O mundo parou para assistir a mais concorrida cerimônia nupcial do planeta. O príncipe Harry, herdeiro do trono britânico na linha sucessória protagonizou cenas emocionantes ao se casar com a plebeia Meghan Markle, ex-atriz norte-americana. Tudo correu conforme o script originalmente elaborado pela realeza, sem qualquer imprevisto que viesse a macular o brilho da grandiosa e tão aguardada festa. Gente de todas as nacionalidades se ajeitou como pode na pequena e charmosa Windsor, cidadezinha onde se localiza a residência oficial do moderno e badalado casal. Absolutamente tudo foi idealizado para se lembrado por muito tempo. Dos pequenos e delicados detalhes da decoração da capela, do coral afinadíssimo, da performance impecável do jovem violoncelista, da fala enfática do carismático reverendo, da simplicidade cativante do vestido da noiva (que, como manda a tradição real e até para não destoar das antecessoras, usava uma cinematográfica tiara cravejada de pedras de brilhantes), dos convidados ilustres escolhidos a dedo, da carruagem dos contos de fadas. Enfim, um evento puramente nababesco, bem ao estilo dos bem passados septuagenários anfitriões. E para ilustrar ainda mais o espírito que tomou conta do acontecimento, a plebe aplaudindo efusivamente, muitos acampados há dias enfrentando intempéries. Afinal, os súditos precisam demonstrar, de alguma maneira, subserviência incondicional ao monarca.

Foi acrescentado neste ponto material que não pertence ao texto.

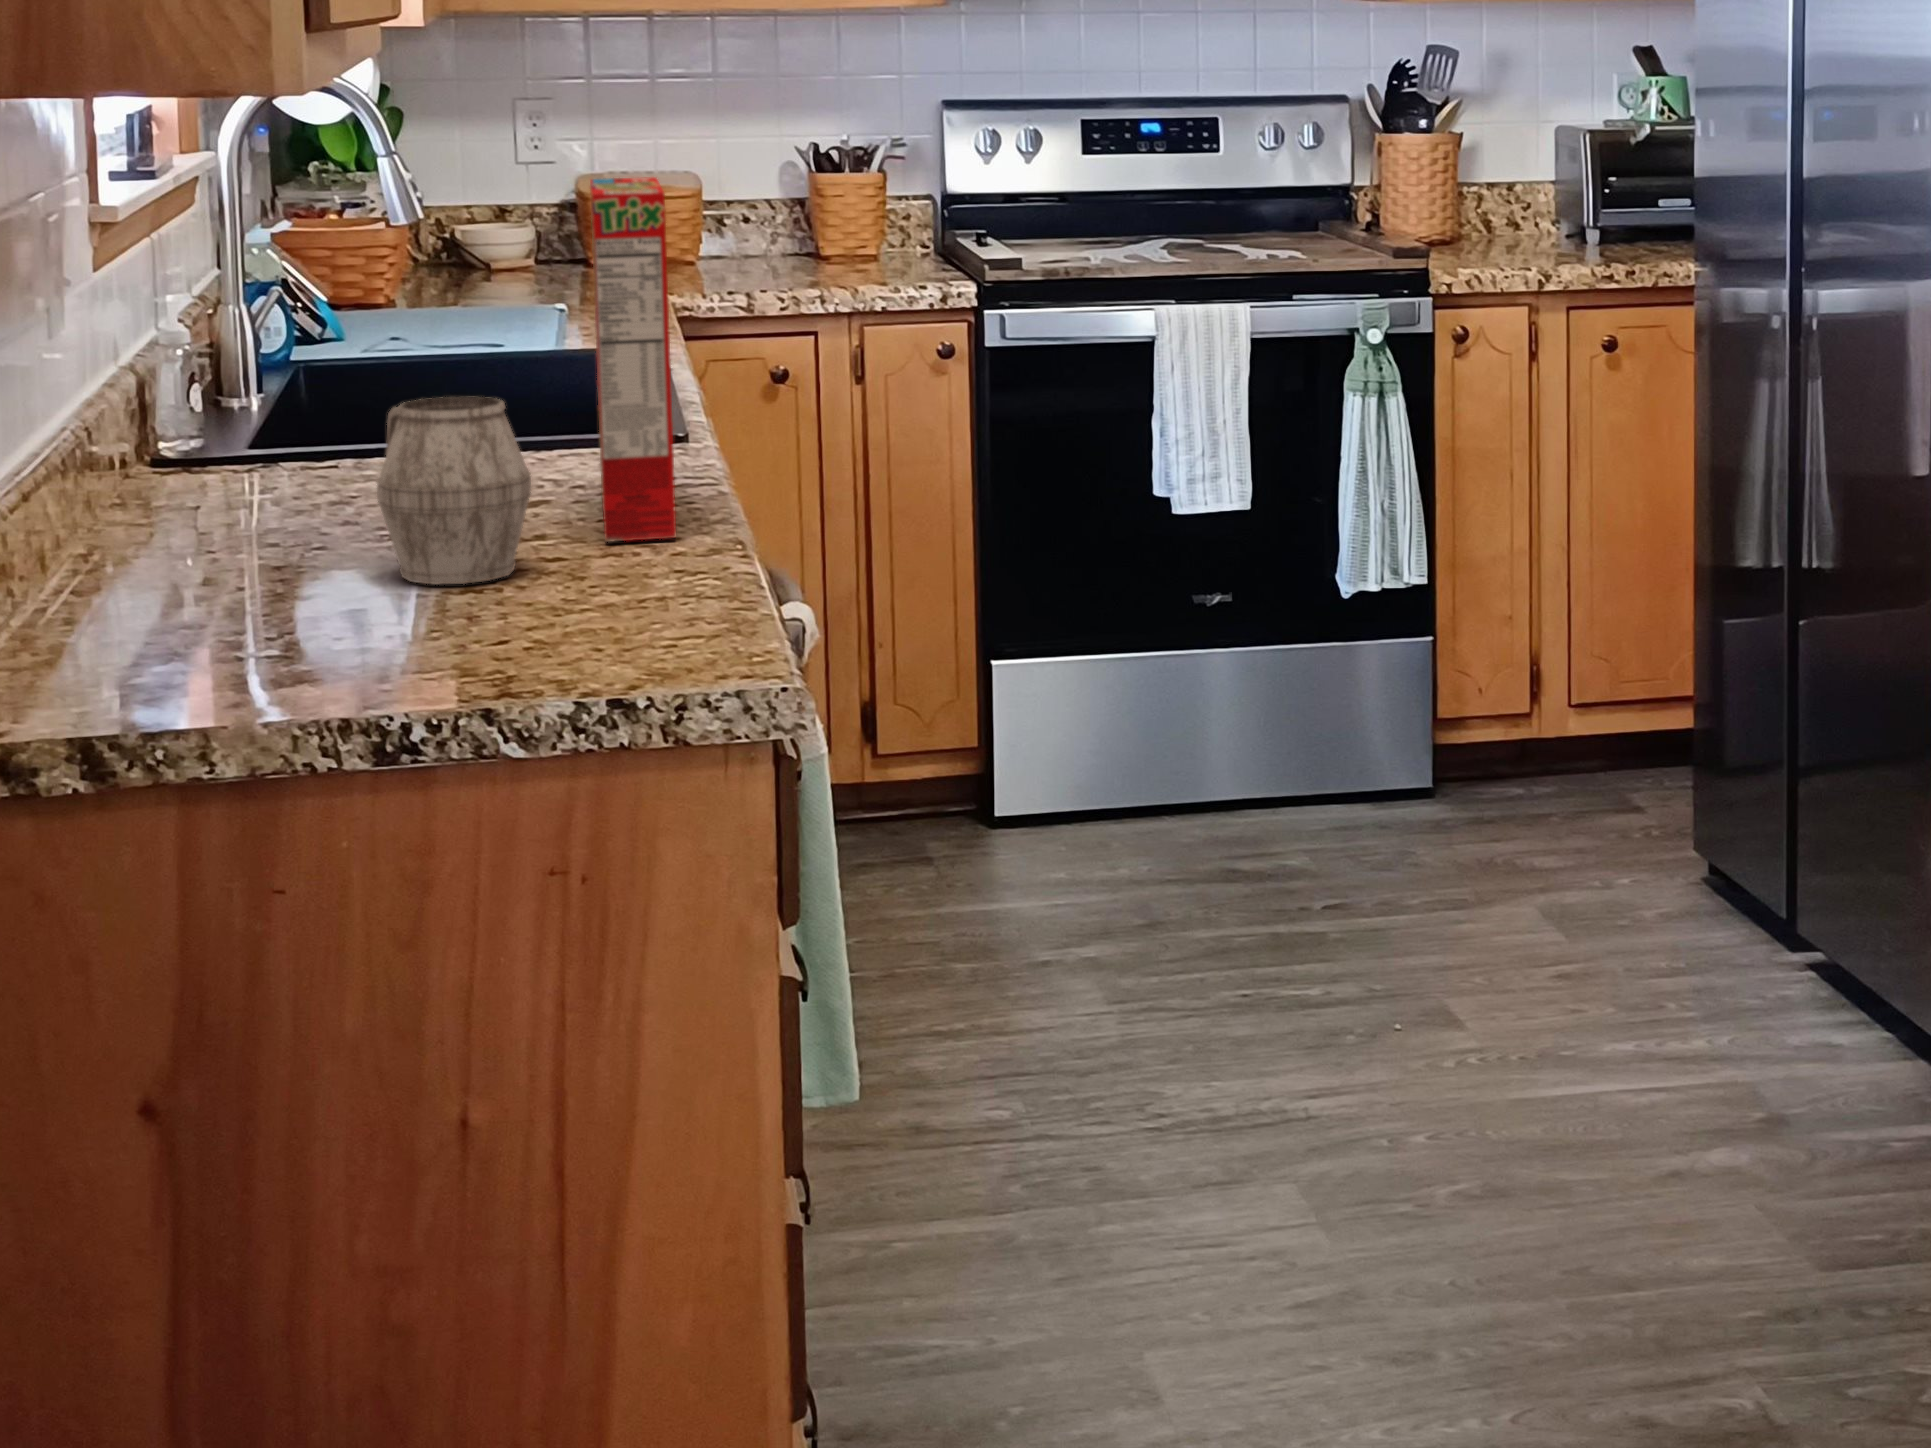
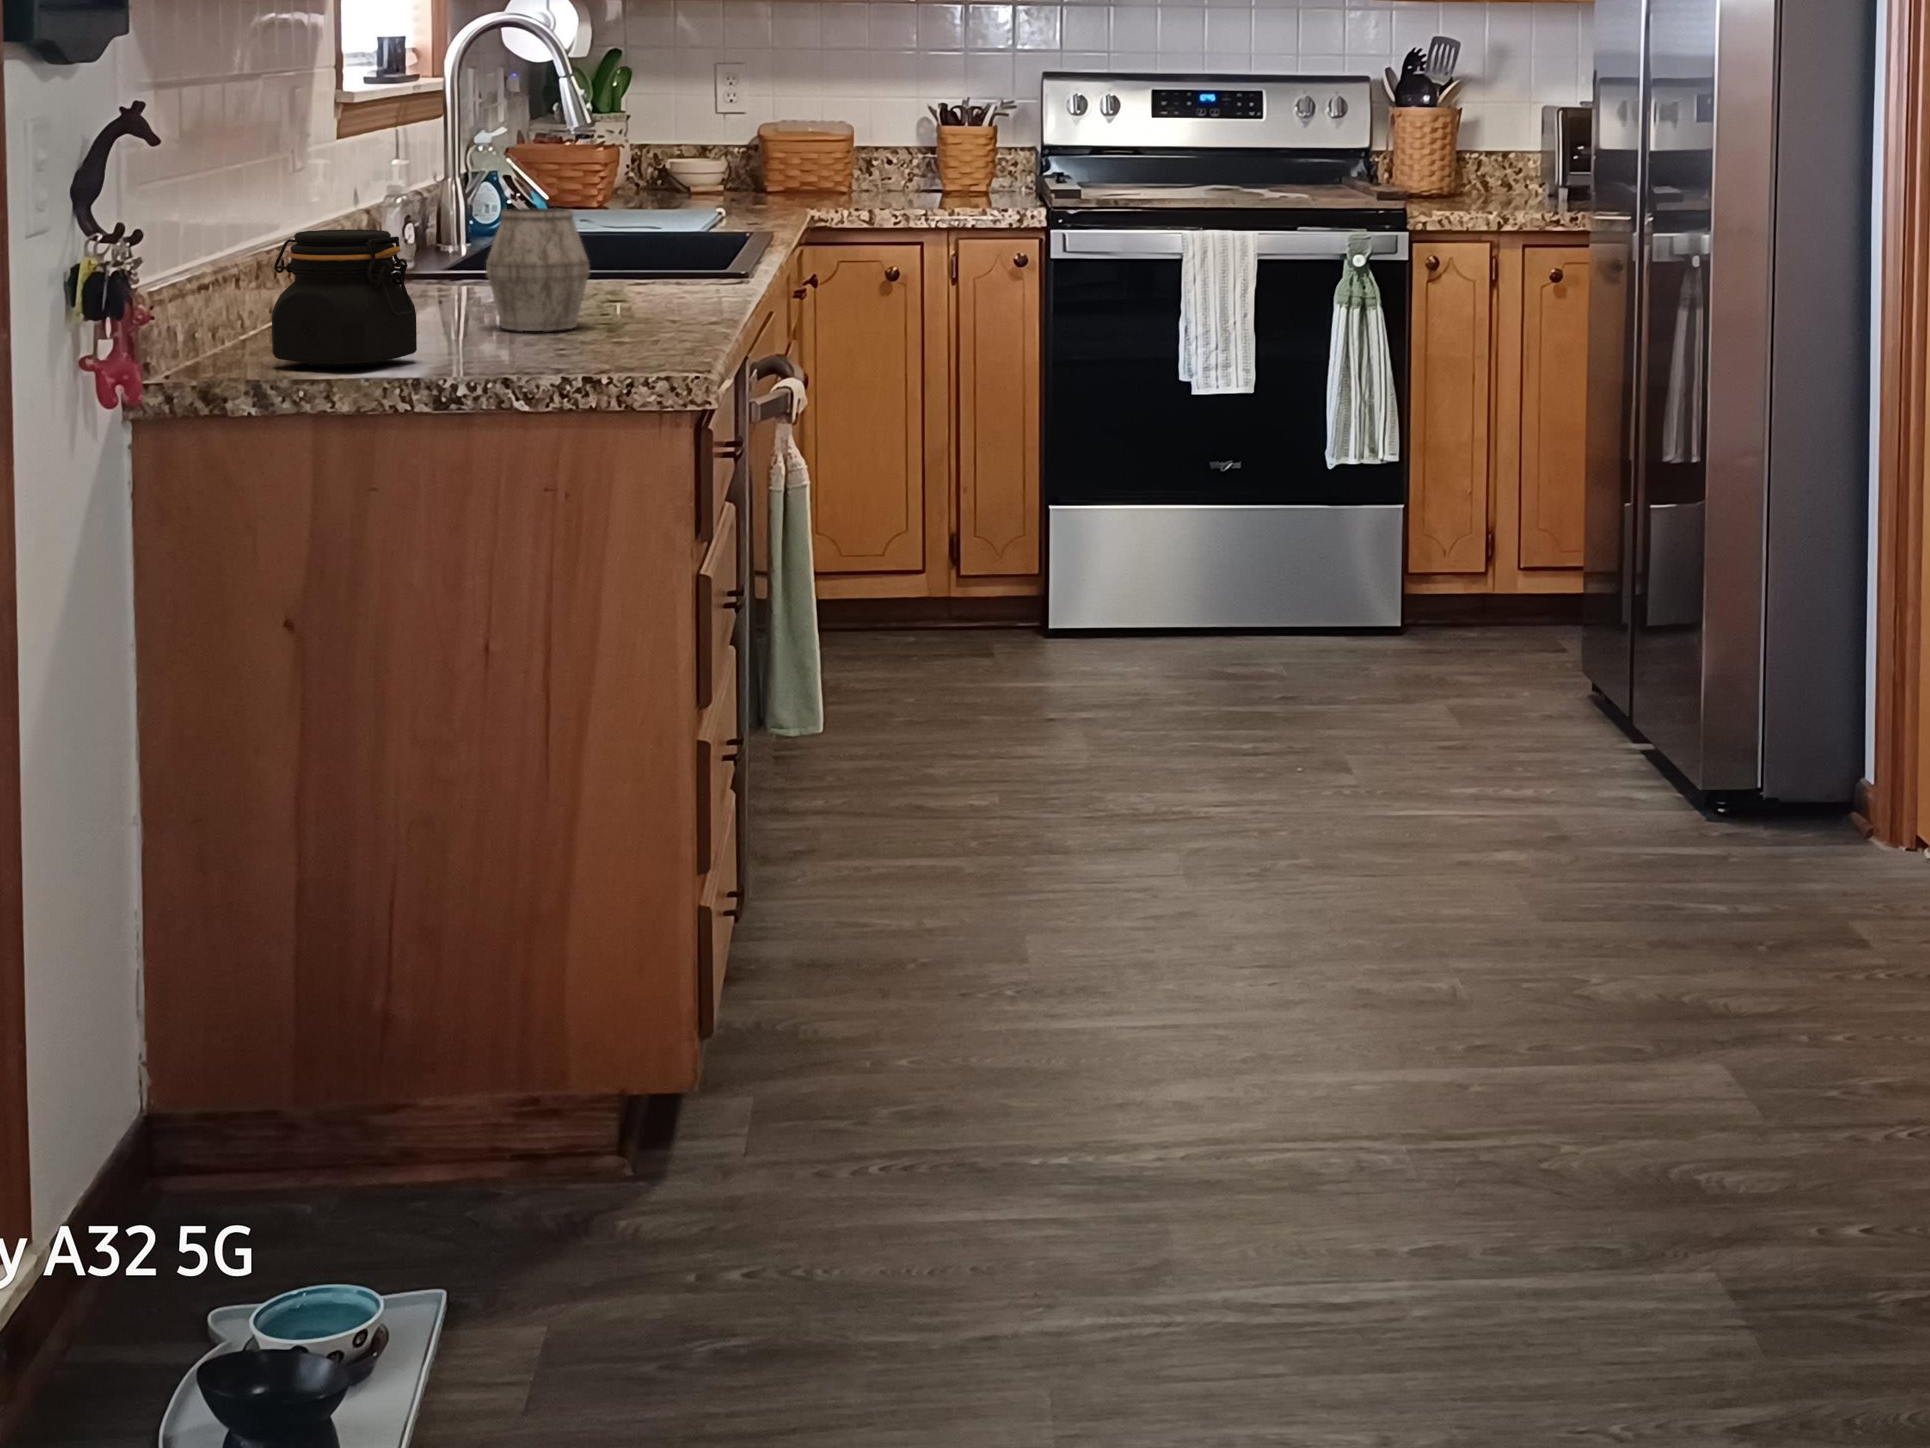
cereal box: present [590,177,676,542] -> none [644,74,712,317]
jar: none [88,473,319,694] -> present [272,229,417,367]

Por aqui também houve casamento naquele dia. Porém, a ostentação não se equiparou àquelas do país europeu. As diferenças gritantes lá e cá remetem a uma reflexão interessante com relação às diferenças abissais entre os seres humanos. A noiva daqui, por motivos óbvios, se contentou com um vestido simplesinho, com véu e grinalda surrados, assim como a tradicional indumentária do noivo, garantidos pelo cheque caução de um familiar junto à empresa de aluguel popular de trajes. A igreja não tinha decoração floral, a velha conhecida marcha nupcial se encarregou de dar o tom levemente emotivo ao evento e o padre, com a agenda atrasada, mal proferiu as palavras ansiosamente esperadas pelos nubentes. A carruagem suntuosa foi substituída por um Del Rey quatro portas de cor branca, ano 1984, que reluzia por conta da excessiva camada recente de cera. Além dos pneus pintados com tinta preta brilhante e os rasgos no estofamento dos bancos, das latas de doces em calda amarradas no para-choque traseiro, o escapamento furado completava o despojado e barulhento conjunto. Apesar das dificuldades do novo casal, também houve festa. È bem verdade que foi um cardápio espartano, composto por sanduíche de mini pão francês com carne moída de segunda, cachorro quente com muito catch-up e mostarda, tubaína bem gelada e o bolo de dois andares, feito com muito esmero pelas tias da noiva. Não teve fogos de artifício, mas teve muita alegria, comportamento típico das pessoas humildes. Se o príncipe e sua esfuziante duquesa têm à disposição um descomunal castelo para morar, o casal daqui se abriga em uma meia-água sem reboco de três cômodos feitos com material de demolição, um verdadeiro privilégio nesses tempos de vacas magras.

Esse é o verdadeiro casamento real. Real de realidade, não de realeza. Real por condicionar duas pessoas a direitos e obrigações, representados pelos obstáculos impostos pelo cotidiano. Real pelas preocupações com o ônibus sempre lotado, com as contas de água, luz, mercado, farmácia, escola e creche para os filhos, do precário atendimento no posto de saúde. Real pela busca incessante e ingrata por uma colocação no mercado de trabalho. O verdadeiro casamento real é feito pelas conquistas da vida a dois com muita dedicação, empenho, paciência, cumplicidade e principalmente, amor incondicional entre os cônjuges. Sentimentos que têm a capacidade de transformar a mais simples choupana em castelos, onde a felicidade faz sua morada.